- **Task item**
Exact output of all the records is required.

- **Entries taken from a collection**
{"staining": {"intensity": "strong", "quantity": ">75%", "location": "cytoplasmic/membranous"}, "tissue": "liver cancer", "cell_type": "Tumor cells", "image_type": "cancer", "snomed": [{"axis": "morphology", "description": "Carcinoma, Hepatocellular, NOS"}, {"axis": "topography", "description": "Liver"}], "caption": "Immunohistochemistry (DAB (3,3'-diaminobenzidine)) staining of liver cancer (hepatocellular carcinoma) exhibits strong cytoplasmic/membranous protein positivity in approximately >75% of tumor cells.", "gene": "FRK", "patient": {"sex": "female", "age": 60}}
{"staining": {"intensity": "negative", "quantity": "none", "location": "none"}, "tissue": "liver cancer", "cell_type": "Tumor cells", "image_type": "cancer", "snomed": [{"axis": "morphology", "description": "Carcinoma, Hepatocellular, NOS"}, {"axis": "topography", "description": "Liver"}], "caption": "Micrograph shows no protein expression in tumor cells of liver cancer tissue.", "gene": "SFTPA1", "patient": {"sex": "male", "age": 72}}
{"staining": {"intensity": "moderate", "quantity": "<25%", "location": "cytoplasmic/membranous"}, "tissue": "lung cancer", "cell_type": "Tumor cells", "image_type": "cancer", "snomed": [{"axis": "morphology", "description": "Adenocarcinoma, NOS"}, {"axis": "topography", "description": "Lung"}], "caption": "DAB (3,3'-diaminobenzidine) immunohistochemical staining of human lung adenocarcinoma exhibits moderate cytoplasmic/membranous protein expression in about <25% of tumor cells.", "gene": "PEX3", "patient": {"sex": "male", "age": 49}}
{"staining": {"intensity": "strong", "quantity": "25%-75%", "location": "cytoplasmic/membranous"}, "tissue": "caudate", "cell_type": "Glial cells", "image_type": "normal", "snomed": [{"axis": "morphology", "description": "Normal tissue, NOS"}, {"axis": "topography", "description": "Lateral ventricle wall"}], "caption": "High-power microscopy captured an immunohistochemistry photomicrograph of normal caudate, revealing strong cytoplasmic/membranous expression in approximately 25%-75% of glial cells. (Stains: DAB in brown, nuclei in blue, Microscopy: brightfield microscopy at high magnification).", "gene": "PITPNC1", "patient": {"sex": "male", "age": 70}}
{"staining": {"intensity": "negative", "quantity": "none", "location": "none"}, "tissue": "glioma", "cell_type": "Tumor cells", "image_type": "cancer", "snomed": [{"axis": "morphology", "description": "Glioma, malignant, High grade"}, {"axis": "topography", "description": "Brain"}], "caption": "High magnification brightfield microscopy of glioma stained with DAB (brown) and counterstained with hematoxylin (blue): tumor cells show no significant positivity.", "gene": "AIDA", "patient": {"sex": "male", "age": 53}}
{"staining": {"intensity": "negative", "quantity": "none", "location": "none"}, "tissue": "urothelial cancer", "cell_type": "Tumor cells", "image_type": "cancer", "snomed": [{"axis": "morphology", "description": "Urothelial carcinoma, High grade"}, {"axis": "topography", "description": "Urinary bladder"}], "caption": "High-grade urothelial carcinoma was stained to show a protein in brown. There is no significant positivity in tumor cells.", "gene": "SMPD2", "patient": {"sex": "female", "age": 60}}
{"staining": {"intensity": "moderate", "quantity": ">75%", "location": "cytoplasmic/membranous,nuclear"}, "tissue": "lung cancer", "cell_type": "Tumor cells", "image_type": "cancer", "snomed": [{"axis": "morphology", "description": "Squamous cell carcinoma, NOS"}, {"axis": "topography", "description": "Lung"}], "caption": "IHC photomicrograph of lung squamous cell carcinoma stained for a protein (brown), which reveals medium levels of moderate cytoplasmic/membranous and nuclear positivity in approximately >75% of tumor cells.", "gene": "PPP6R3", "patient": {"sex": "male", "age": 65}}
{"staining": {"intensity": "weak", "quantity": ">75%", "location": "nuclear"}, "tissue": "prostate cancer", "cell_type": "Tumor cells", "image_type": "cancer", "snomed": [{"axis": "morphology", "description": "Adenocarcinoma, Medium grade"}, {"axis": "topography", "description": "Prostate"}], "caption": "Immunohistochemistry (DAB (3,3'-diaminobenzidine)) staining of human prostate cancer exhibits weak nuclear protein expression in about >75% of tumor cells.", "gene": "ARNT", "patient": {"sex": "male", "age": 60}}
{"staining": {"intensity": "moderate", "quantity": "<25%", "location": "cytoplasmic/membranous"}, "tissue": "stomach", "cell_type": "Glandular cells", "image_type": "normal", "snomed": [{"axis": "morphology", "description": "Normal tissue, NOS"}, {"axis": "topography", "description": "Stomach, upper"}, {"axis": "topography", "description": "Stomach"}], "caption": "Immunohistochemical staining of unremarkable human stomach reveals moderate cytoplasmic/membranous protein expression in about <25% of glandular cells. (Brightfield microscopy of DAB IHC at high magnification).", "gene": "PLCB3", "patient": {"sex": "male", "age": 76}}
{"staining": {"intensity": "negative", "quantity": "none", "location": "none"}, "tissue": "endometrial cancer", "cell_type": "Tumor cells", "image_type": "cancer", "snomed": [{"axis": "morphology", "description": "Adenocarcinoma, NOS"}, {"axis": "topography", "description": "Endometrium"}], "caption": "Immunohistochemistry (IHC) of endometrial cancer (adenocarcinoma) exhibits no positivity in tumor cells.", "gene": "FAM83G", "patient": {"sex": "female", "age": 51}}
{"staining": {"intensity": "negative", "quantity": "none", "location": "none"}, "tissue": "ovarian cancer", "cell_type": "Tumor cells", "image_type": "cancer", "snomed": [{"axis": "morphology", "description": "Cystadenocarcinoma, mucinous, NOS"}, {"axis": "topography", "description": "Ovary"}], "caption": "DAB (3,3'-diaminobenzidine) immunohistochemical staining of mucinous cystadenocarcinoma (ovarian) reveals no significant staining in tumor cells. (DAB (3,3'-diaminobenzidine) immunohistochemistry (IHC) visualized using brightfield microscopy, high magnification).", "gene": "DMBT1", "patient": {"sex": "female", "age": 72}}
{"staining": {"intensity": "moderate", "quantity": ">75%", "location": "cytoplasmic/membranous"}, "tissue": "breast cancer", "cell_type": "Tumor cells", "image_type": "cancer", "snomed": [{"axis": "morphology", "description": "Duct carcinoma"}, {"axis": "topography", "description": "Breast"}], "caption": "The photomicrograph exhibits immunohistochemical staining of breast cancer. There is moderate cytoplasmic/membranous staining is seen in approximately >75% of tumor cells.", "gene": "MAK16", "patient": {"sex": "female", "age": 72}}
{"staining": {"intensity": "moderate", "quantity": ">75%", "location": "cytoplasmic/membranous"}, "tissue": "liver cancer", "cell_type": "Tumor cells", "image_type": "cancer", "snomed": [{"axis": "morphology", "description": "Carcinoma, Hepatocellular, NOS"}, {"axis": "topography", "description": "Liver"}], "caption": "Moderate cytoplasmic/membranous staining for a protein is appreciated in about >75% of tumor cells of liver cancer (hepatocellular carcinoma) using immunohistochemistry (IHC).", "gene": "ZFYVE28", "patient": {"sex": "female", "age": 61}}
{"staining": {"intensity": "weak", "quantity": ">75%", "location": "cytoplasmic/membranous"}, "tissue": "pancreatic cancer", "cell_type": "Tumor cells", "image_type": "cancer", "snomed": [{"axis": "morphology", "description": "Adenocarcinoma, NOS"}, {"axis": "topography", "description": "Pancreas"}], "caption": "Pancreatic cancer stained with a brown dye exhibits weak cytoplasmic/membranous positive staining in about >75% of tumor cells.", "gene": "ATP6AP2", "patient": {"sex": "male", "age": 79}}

- **Answer**
{"staining": {"intensity": "strong", "quantity": ">75%", "location": "cytoplasmic/membranous"}, "tissue": "liver cancer", "cell_type": "Tumor cells", "image_type": "cancer", "snomed": [{"axis": "morphology", "description": "Carcinoma, Hepatocellular, NOS"}, {"axis": "topography", "description": "Liver"}], "caption": "Immunohistochemistry (DAB (3,3'-diaminobenzidine)) staining of liver cancer (hepatocellular carcinoma) exhibits strong cytoplasmic/membranous protein positivity in approximately >75% of tumor cells.", "gene": "FRK", "patient": {"sex": "female", "age": 60}}
{"staining": {"intensity": "negative", "quantity": "none", "location": "none"}, "tissue": "liver cancer", "cell_type": "Tumor cells", "image_type": "cancer", "snomed": [{"axis": "morphology", "description": "Carcinoma, Hepatocellular, NOS"}, {"axis": "topography", "description": "Liver"}], "caption": "Micrograph shows no protein expression in tumor cells of liver cancer tissue.", "gene": "SFTPA1", "patient": {"sex": "male", "age": 72}}
{"staining": {"intensity": "moderate", "quantity": "<25%", "location": "cytoplasmic/membranous"}, "tissue": "lung cancer", "cell_type": "Tumor cells", "image_type": "cancer", "snomed": [{"axis": "morphology", "description": "Adenocarcinoma, NOS"}, {"axis": "topography", "description": "Lung"}], "caption": "DAB (3,3'-diaminobenzidine) immunohistochemical staining of human lung adenocarcinoma exhibits moderate cytoplasmic/membranous protein expression in about <25% of tumor cells.", "gene": "PEX3", "patient": {"sex": "male", "age": 49}}
{"staining": {"intensity": "strong", "quantity": "25%-75%", "location": "cytoplasmic/membranous"}, "tissue": "caudate", "cell_type": "Glial cells", "image_type": "normal", "snomed": [{"axis": "morphology", "description": "Normal tissue, NOS"}, {"axis": "topography", "description": "Lateral ventricle wall"}], "caption": "High-power microscopy captured an immunohistochemistry photomicrograph of normal caudate, revealing strong cytoplasmic/membranous expression in approximately 25%-75% of glial cells. (Stains: DAB in brown, nuclei in blue, Microscopy: brightfield microscopy at high magnification).", "gene": "PITPNC1", "patient": {"sex": "male", "age": 70}}
{"staining": {"intensity": "negative", "quantity": "none", "location": "none"}, "tissue": "glioma", "cell_type": "Tumor cells", "image_type": "cancer", "snomed": [{"axis": "morphology", "description": "Glioma, malignant, High grade"}, {"axis": "topography", "description": "Brain"}], "caption": "High magnification brightfield microscopy of glioma stained with DAB (brown) and counterstained with hematoxylin (blue): tumor cells show no significant positivity.", "gene": "AIDA", "patient": {"sex": "male", "age": 53}}
{"staining": {"intensity": "negative", "quantity": "none", "location": "none"}, "tissue": "urothelial cancer", "cell_type": "Tumor cells", "image_type": "cancer", "snomed": [{"axis": "morphology", "description": "Urothelial carcinoma, High grade"}, {"axis": "topography", "description": "Urinary bladder"}], "caption": "High-grade urothelial carcinoma was stained to show a protein in brown. There is no significant positivity in tumor cells.", "gene": "SMPD2", "patient": {"sex": "female", "age": 60}}
{"staining": {"intensity": "moderate", "quantity": ">75%", "location": "cytoplasmic/membranous,nuclear"}, "tissue": "lung cancer", "cell_type": "Tumor cells", "image_type": "cancer", "snomed": [{"axis": "morphology", "description": "Squamous cell carcinoma, NOS"}, {"axis": "topography", "description": "Lung"}], "caption": "IHC photomicrograph of lung squamous cell carcinoma stained for a protein (brown), which reveals medium levels of moderate cytoplasmic/membranous and nuclear positivity in approximately >75% of tumor cells.", "gene": "PPP6R3", "patient": {"sex": "male", "age": 65}}
{"staining": {"intensity": "weak", "quantity": ">75%", "location": "nuclear"}, "tissue": "prostate cancer", "cell_type": "Tumor cells", "image_type": "cancer", "snomed": [{"axis": "morphology", "description": "Adenocarcinoma, Medium grade"}, {"axis": "topography", "description": "Prostate"}], "caption": "Immunohistochemistry (DAB (3,3'-diaminobenzidine)) staining of human prostate cancer exhibits weak nuclear protein expression in about >75% of tumor cells.", "gene": "ARNT", "patient": {"sex": "male", "age": 60}}
{"staining": {"intensity": "moderate", "quantity": "<25%", "location": "cytoplasmic/membranous"}, "tissue": "stomach", "cell_type": "Glandular cells", "image_type": "normal", "snomed": [{"axis": "morphology", "description": "Normal tissue, NOS"}, {"axis": "topography", "description": "Stomach, upper"}, {"axis": "topography", "description": "Stomach"}], "caption": "Immunohistochemical staining of unremarkable human stomach reveals moderate cytoplasmic/membranous protein expression in about <25% of glandular cells. (Brightfield microscopy of DAB IHC at high magnification).", "gene": "PLCB3", "patient": {"sex": "male", "age": 76}}
{"staining": {"intensity": "negative", "quantity": "none", "location": "none"}, "tissue": "endometrial cancer", "cell_type": "Tumor cells", "image_type": "cancer", "snomed": [{"axis": "morphology", "description": "Adenocarcinoma, NOS"}, {"axis": "topography", "description": "Endometrium"}], "caption": "Immunohistochemistry (IHC) of endometrial cancer (adenocarcinoma) exhibits no positivity in tumor cells.", "gene": "FAM83G", "patient": {"sex": "female", "age": 51}}
{"staining": {"intensity": "negative", "quantity": "none", "location": "none"}, "tissue": "ovarian cancer", "cell_type": "Tumor cells", "image_type": "cancer", "snomed": [{"axis": "morphology", "description": "Cystadenocarcinoma, mucinous, NOS"}, {"axis": "topography", "description": "Ovary"}], "caption": "DAB (3,3'-diaminobenzidine) immunohistochemical staining of mucinous cystadenocarcinoma (ovarian) reveals no significant staining in tumor cells. (DAB (3,3'-diaminobenzidine) immunohistochemistry (IHC) visualized using brightfield microscopy, high magnification).", "gene": "DMBT1", "patient": {"sex": "female", "age": 72}}
{"staining": {"intensity": "moderate", "quantity": ">75%", "location": "cytoplasmic/membranous"}, "tissue": "breast cancer", "cell_type": "Tumor cells", "image_type": "cancer", "snomed": [{"axis": "morphology", "description": "Duct carcinoma"}, {"axis": "topography", "description": "Breast"}], "caption": "The photomicrograph exhibits immunohistochemical staining of breast cancer. There is moderate cytoplasmic/membranous staining is seen in approximately >75% of tumor cells.", "gene": "MAK16", "patient": {"sex": "female", "age": 72}}
{"staining": {"intensity": "moderate", "quantity": ">75%", "location": "cytoplasmic/membranous"}, "tissue": "liver cancer", "cell_type": "Tumor cells", "image_type": "cancer", "snomed": [{"axis": "morphology", "description": "Carcinoma, Hepatocellular, NOS"}, {"axis": "topography", "description": "Liver"}], "caption": "Moderate cytoplasmic/membranous staining for a protein is appreciated in about >75% of tumor cells of liver cancer (hepatocellular carcinoma) using immunohistochemistry (IHC).", "gene": "ZFYVE28", "patient": {"sex": "female", "age": 61}}
{"staining": {"intensity": "weak", "quantity": ">75%", "location": "cytoplasmic/membranous"}, "tissue": "pancreatic cancer", "cell_type": "Tumor cells", "image_type": "cancer", "snomed": [{"axis": "morphology", "description": "Adenocarcinoma, NOS"}, {"axis": "topography", "description": "Pancreas"}], "caption": "Pancreatic cancer stained with a brown dye exhibits weak cytoplasmic/membranous positive staining in about >75% of tumor cells.", "gene": "ATP6AP2", "patient": {"sex": "male", "age": 79}}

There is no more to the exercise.